三菱電機では2022年度に「循環型 デジタル・エンジニアリング」というコンセプトを掲げ、これまでに販売したコンポーネントやシステムから得られるデータをより効果的に使い、顧客のニーズに真摯(しんし)に応えていくということを提唱してきた。これは、ステップ1としてまずデータを集約。ステップ2では顧客の潜在課題のニーズをデータから顧客と共に発見し、ステップ3、4で課題に対して新たな価値を創出し、幅広い顧客へ価値を還元していくというものだ。事業をそれまでの製品を作り、ユーザーに届け、使ってもらうというものから、大きく形態、考え方を変えていくと宣言した。
三菱電機は製造業としてユーザーに新たな機器の提案をし、それを設計、製造、販売するという、ノウハウや品質を担保するためのルール、機能の開発に長い期間取り組んできた。ただユーザーに製品を販売した後に、新しい価値を提供するところまでは及んでいなかった。もちろん製品が壊れないよう、長く使ってもらうためにユーザーの運用サポートや、保守/修理サービスはメーカーとして提供してきた。ただ、これは新しい付加価値を提供するものではなかった。
現在では循環型デジタル・エンジニアリングの考え方に基づき、インターネットにより、販売後の製品に搭載されたソフトウェアをアップデートしたり、また、スマートフォンを介してクラウドから新たなサービス機能を提供したりすることを可能にする仕組みを構築している。このようにすることで、販売後の製品も機能を向上させることができるため、ユーザーにとっての価値向上につながる。
このような新たな機能は、ユーザーが製品を使っている間に見つかった課題に対して、解決策をユーザーに早く届けることが重要である(アジャイル開発)。そして、ユーザーに届いた製品の対価に加え、サービスモデルとして新たに提供した機能への対価をサブスクリプションとしていただくことになるため、事業創出開発スピードやビジネスモデルを今までの考え方と大きく変えていく必要がある。

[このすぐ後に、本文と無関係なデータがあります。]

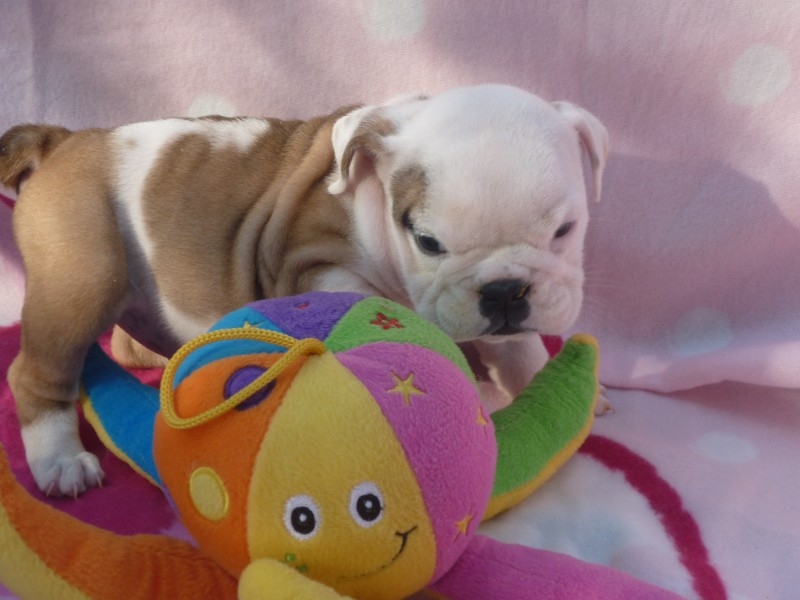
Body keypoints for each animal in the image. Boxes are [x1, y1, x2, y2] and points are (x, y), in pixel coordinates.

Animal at [0, 84, 607, 497]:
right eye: (427, 241)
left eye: (565, 230)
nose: (504, 290)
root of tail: (63, 142)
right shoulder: (312, 263)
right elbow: (359, 302)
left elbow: (521, 349)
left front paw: (558, 387)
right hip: (83, 272)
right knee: (36, 370)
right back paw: (60, 460)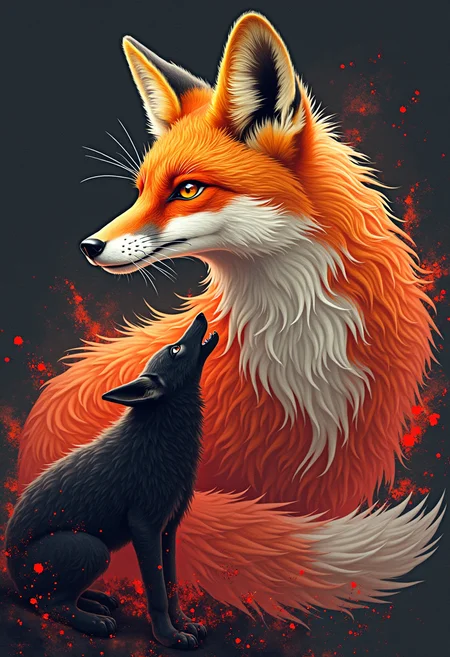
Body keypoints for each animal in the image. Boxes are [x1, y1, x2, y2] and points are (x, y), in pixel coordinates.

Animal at [7, 314, 216, 648]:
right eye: (175, 349)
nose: (199, 317)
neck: (161, 438)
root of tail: (13, 575)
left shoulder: (168, 529)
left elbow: (171, 585)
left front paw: (185, 625)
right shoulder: (144, 528)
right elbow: (157, 592)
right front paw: (168, 636)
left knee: (59, 598)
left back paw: (97, 600)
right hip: (93, 549)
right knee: (50, 604)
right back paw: (94, 621)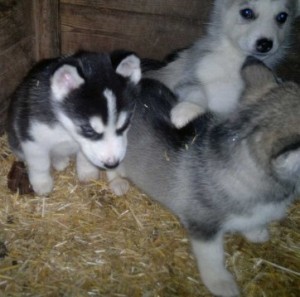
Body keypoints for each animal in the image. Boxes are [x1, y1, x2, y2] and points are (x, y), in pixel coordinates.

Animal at [6, 49, 142, 195]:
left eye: (124, 125)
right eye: (88, 129)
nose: (112, 164)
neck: (66, 128)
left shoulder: (85, 145)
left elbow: (84, 157)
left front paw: (87, 172)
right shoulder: (31, 138)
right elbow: (40, 164)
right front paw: (41, 183)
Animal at [109, 59, 300, 294]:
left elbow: (252, 222)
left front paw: (256, 232)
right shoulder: (203, 226)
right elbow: (212, 257)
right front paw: (221, 283)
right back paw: (117, 182)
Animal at [144, 0, 298, 126]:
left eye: (282, 17)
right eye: (247, 13)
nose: (265, 44)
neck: (234, 63)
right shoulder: (189, 78)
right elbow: (197, 91)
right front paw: (188, 108)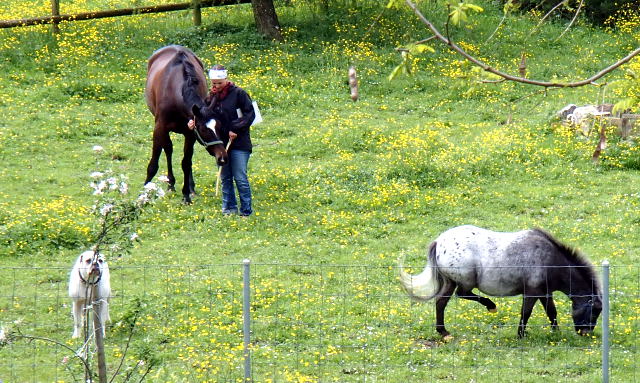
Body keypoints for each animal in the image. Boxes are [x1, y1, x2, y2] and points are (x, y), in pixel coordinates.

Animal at [145, 45, 228, 204]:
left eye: (220, 127)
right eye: (204, 130)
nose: (222, 157)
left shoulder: (190, 132)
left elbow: (186, 162)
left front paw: (186, 195)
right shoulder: (159, 128)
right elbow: (154, 162)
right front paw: (145, 189)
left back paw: (189, 187)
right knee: (168, 149)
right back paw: (170, 183)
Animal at [398, 225, 604, 340]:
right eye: (594, 310)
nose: (586, 334)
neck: (550, 259)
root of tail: (439, 241)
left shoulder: (545, 293)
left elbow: (551, 312)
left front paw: (556, 332)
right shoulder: (532, 292)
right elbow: (526, 313)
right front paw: (520, 335)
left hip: (450, 282)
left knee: (441, 303)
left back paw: (444, 332)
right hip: (464, 282)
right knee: (462, 294)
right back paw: (490, 305)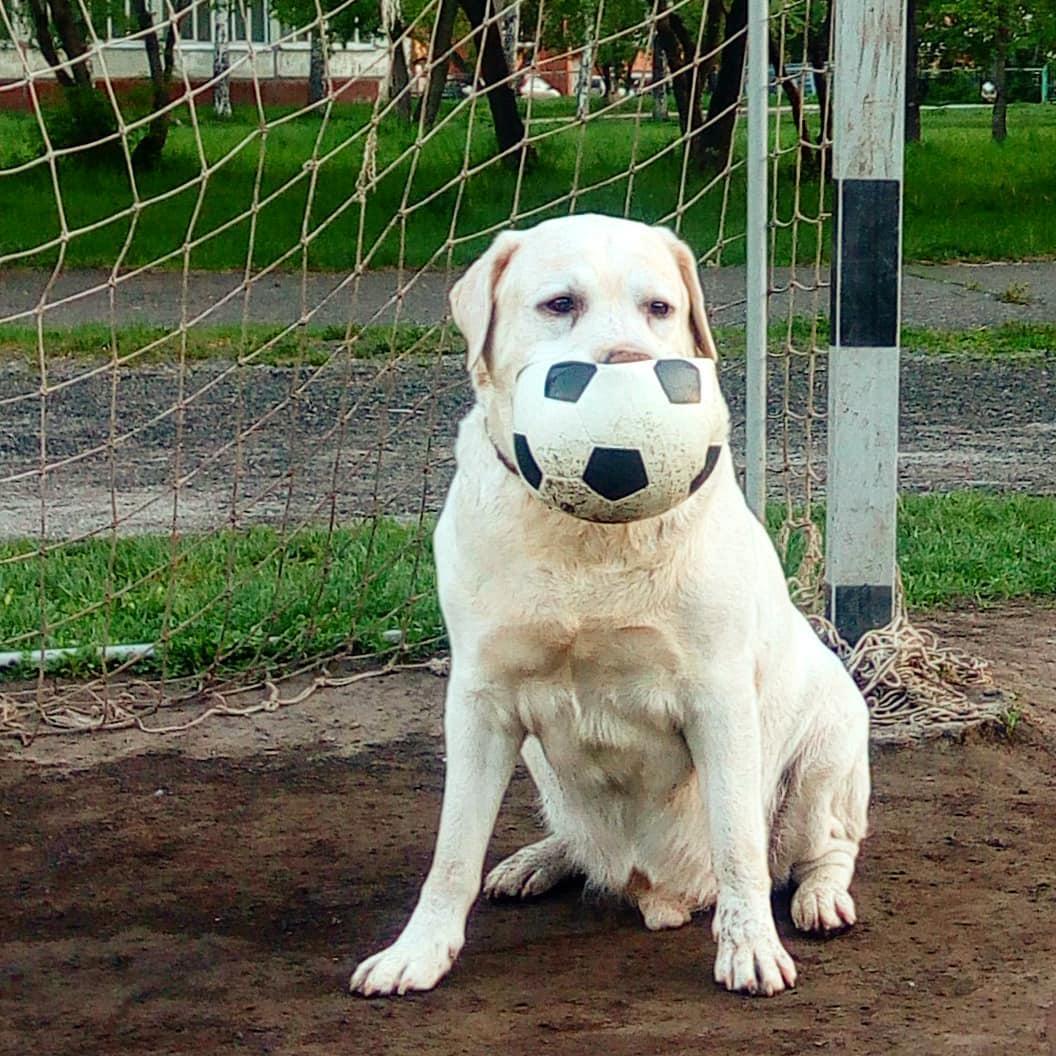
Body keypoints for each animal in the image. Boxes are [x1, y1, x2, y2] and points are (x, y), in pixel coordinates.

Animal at [350, 216, 870, 996]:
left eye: (659, 308)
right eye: (560, 304)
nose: (627, 364)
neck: (590, 538)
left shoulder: (719, 698)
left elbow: (739, 846)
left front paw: (749, 947)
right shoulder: (480, 702)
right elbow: (452, 852)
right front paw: (419, 951)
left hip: (828, 748)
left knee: (821, 847)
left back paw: (820, 898)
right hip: (538, 763)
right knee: (572, 838)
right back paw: (536, 860)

朝日氏はこれを「技術マインドセットの変革」として、2023年4月に同氏がセンター長を務めるDXイノベーションセンターを設立し、全社体制での活動を実施している。
三菱電機では、これまで、電力システム事業ではBLEnDer(ブレンダー)、ビルシステム事業はVille-feuille(ヴィルフィーユ)、空調・家電事業のLinova(リノバ)など、クラウドシステムを使ったプラットフォームを各事業本部がそれぞれに保有し、ここに機器からのデータを集約し、クラウドシステムから機能を提供する活動を実施していた。
しかし、ビジネスエリアを設けて、事業を横断的に取り組んでいこうとしているにもかかわらず、各事業本部がそれぞれ固有のシステムを保有していることによって各事業本部を超えたデータ流通がなかなか実現しないという課題があった。1つの施策として全てのクラウドシステムを統合することも検討したが、それぞれの事業に特化しているために難しかった。
そこで、事業の縦割り(サイロ化)の弊害を解決するため、新しい考え方として、Serendie(セレンディ)を導入した。「各クラウドにたまっているデータや機能を一度各クラウドから集めて、これらを共有するという活動をSerendieの名のもとに取り組んでいる」(朝日氏)とする。これによって、例えばファクトリーオートメーションと電力を組み合わせて、カーボンニュートラルに寄与する工場での生産全体の最適化を提案する、交通と電力を組み合わせて省エネ化に寄与する鉄道向けソリューションを開発する、といったことが可能となる。また、顧客だけでなくパートナーともさまざまな連携ができるというメリットもある。
Serendieは、Serendipity(偶然の巡り合いがもたらすひらめき)と、Digital Engineeringを掛け合わせた造語。三菱電機は、多様な人財との出会いとさまざまなデータを基に得られた新たな気付きから、技術力と創造力により、将来に向けた新たな価値の持続的な創出を図り、結果的に顧客、パートナーとともに、活力とゆとりのある社会の実現に貢献することを目指している。Serendieはクラウドのデータなどを集める(デジタルプラットフォーム)だけでなく、技術基盤、共創基盤、人財基盤、プロジェクト推進基盤の4つの基盤(インフラストラクチャ)から構成される。